* [Items from a dataset]:
----------

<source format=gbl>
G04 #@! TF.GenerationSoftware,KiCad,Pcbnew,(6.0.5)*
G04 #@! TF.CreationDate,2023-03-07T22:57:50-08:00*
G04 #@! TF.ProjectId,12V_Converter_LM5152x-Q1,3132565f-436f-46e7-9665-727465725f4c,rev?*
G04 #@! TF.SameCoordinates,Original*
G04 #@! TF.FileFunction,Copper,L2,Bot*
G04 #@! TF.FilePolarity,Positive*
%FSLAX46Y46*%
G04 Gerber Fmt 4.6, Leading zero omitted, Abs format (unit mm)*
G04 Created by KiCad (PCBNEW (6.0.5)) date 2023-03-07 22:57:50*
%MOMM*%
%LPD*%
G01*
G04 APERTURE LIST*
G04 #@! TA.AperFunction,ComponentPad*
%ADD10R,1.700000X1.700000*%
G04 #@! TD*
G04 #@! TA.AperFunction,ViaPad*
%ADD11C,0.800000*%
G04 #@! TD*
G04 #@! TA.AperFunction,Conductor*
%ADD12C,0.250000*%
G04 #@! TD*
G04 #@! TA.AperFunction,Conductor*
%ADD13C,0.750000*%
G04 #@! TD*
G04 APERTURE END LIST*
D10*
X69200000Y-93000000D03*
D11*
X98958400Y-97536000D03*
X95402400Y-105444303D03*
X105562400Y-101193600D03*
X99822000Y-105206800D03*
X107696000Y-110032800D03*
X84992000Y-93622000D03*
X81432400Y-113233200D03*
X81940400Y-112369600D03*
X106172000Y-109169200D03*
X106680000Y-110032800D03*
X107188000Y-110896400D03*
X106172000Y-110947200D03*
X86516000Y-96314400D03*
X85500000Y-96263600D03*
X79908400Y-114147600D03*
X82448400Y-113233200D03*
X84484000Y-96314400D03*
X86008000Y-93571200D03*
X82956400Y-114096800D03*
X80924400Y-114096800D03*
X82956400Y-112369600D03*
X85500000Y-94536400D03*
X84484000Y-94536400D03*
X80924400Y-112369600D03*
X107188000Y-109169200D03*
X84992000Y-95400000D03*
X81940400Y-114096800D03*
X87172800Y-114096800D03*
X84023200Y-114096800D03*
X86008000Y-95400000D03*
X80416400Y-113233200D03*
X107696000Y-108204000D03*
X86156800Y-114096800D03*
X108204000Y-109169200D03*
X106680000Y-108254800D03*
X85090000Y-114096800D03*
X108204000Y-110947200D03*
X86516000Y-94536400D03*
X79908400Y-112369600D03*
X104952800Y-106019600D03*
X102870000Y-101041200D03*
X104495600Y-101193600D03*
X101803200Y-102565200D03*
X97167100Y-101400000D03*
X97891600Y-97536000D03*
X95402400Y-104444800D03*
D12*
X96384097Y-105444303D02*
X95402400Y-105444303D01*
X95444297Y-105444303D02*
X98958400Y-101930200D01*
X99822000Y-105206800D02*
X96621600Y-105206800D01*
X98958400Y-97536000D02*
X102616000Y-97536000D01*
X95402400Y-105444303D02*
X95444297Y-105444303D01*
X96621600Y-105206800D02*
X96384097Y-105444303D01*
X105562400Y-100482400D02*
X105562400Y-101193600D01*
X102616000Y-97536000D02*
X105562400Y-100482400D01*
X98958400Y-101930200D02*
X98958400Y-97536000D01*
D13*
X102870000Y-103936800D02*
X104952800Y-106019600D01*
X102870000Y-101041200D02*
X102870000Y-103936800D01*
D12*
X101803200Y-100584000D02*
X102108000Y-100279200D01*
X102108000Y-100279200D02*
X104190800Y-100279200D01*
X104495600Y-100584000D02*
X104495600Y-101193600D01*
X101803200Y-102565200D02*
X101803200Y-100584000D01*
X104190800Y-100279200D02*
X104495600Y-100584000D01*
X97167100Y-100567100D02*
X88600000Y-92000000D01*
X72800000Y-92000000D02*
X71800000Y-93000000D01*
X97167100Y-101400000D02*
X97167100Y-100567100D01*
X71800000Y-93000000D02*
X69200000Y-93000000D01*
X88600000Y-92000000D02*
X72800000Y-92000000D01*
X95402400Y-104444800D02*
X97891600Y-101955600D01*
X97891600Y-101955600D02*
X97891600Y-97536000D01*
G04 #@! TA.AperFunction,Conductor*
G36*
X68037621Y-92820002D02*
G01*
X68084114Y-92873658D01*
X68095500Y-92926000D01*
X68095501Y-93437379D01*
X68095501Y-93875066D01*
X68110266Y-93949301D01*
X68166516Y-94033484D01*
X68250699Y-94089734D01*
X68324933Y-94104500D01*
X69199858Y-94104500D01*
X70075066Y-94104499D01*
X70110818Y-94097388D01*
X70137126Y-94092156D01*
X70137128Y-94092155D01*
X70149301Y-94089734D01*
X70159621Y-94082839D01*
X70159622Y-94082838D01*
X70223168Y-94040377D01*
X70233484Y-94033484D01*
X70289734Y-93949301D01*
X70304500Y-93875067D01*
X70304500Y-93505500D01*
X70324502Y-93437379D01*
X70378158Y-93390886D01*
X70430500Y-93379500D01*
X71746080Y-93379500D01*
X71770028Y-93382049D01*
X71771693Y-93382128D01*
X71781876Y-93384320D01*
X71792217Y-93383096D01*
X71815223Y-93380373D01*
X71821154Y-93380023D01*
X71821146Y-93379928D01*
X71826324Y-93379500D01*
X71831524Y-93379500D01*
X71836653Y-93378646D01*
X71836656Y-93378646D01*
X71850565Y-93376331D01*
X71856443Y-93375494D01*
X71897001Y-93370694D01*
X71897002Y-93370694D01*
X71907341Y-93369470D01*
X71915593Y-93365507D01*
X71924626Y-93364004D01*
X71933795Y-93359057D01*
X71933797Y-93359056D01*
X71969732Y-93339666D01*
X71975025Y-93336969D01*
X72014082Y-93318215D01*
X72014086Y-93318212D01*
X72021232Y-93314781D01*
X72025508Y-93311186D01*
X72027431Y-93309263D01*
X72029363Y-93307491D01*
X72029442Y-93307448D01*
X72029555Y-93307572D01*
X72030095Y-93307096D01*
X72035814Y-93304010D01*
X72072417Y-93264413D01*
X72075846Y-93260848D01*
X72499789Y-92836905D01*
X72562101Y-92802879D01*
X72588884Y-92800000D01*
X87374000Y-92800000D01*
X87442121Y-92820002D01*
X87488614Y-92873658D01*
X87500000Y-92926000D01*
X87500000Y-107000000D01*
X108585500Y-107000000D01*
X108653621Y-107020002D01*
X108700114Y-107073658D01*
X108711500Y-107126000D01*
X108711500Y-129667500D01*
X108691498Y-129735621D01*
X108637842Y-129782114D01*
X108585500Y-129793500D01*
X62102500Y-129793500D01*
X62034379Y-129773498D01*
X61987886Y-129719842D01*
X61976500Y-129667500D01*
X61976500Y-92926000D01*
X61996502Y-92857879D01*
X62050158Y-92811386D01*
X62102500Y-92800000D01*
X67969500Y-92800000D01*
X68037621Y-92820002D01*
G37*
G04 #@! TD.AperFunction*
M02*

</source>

----------

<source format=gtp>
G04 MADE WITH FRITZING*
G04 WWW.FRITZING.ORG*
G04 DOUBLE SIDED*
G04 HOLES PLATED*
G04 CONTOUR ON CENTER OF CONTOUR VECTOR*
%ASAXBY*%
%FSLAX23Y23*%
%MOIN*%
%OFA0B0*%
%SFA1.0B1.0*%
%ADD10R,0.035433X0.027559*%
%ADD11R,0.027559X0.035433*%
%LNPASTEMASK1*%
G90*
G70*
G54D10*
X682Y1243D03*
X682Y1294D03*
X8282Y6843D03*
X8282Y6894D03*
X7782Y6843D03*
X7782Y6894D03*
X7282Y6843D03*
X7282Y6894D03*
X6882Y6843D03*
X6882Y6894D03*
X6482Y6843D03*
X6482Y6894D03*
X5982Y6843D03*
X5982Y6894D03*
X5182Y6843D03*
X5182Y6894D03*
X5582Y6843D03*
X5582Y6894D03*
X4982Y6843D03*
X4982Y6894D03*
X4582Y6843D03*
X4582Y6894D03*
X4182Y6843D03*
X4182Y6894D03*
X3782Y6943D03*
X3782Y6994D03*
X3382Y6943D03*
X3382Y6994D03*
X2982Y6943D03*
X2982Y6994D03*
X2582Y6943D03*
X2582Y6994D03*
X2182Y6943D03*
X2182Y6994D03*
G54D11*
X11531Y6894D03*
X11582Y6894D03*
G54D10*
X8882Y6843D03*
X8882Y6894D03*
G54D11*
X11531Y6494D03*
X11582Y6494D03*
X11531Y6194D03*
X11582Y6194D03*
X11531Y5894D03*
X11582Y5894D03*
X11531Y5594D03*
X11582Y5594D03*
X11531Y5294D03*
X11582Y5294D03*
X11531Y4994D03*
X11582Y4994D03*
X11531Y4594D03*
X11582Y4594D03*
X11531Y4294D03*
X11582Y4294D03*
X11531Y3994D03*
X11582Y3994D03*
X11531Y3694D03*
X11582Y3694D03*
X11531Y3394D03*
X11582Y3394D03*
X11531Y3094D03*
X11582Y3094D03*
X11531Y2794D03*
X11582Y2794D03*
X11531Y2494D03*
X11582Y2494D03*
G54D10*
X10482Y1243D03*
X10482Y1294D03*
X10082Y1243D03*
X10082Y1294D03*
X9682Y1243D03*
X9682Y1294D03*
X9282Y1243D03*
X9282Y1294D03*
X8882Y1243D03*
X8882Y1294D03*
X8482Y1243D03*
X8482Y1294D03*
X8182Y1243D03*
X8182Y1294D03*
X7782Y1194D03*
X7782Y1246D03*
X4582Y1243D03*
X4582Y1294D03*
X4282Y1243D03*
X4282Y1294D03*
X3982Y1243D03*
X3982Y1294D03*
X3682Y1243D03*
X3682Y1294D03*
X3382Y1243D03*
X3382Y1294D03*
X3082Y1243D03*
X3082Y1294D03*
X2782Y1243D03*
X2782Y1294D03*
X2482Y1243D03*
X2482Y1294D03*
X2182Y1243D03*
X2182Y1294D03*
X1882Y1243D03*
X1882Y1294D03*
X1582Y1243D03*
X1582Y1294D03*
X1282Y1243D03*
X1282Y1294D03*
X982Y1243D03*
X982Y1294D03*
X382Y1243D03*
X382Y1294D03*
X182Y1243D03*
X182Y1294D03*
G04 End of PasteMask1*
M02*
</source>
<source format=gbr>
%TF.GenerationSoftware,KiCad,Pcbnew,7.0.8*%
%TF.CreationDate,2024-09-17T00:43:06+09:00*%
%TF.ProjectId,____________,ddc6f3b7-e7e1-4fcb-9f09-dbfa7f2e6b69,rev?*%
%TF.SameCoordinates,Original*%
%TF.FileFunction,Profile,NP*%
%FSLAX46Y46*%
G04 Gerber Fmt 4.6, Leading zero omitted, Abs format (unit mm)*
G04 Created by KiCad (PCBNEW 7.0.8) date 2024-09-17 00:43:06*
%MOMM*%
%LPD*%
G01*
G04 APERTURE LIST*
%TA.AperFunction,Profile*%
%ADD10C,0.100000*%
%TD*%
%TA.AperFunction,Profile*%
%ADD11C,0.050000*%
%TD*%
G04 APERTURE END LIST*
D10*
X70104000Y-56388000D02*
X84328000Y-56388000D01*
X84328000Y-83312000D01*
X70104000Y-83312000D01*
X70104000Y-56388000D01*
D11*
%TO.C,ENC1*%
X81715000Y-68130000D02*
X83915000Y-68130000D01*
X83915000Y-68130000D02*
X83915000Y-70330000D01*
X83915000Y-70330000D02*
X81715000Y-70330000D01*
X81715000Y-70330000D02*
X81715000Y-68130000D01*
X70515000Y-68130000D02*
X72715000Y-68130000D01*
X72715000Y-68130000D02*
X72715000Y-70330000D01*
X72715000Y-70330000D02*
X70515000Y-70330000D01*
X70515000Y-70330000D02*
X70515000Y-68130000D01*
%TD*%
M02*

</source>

----------

Reproduce verbatim the lines above, from the line with "X104952800Y-106019600D01*" through the line with "X72800000Y-92000000D02*".

X104952800Y-106019600D01*
X102870000Y-101041200D02*
X102870000Y-103936800D01*
D12*
X101803200Y-100584000D02*
X102108000Y-100279200D01*
X102108000Y-100279200D02*
X104190800Y-100279200D01*
X104495600Y-100584000D02*
X104495600Y-101193600D01*
X101803200Y-102565200D02*
X101803200Y-100584000D01*
X104190800Y-100279200D02*
X104495600Y-100584000D01*
X97167100Y-100567100D02*
X88600000Y-92000000D01*
X72800000Y-92000000D02*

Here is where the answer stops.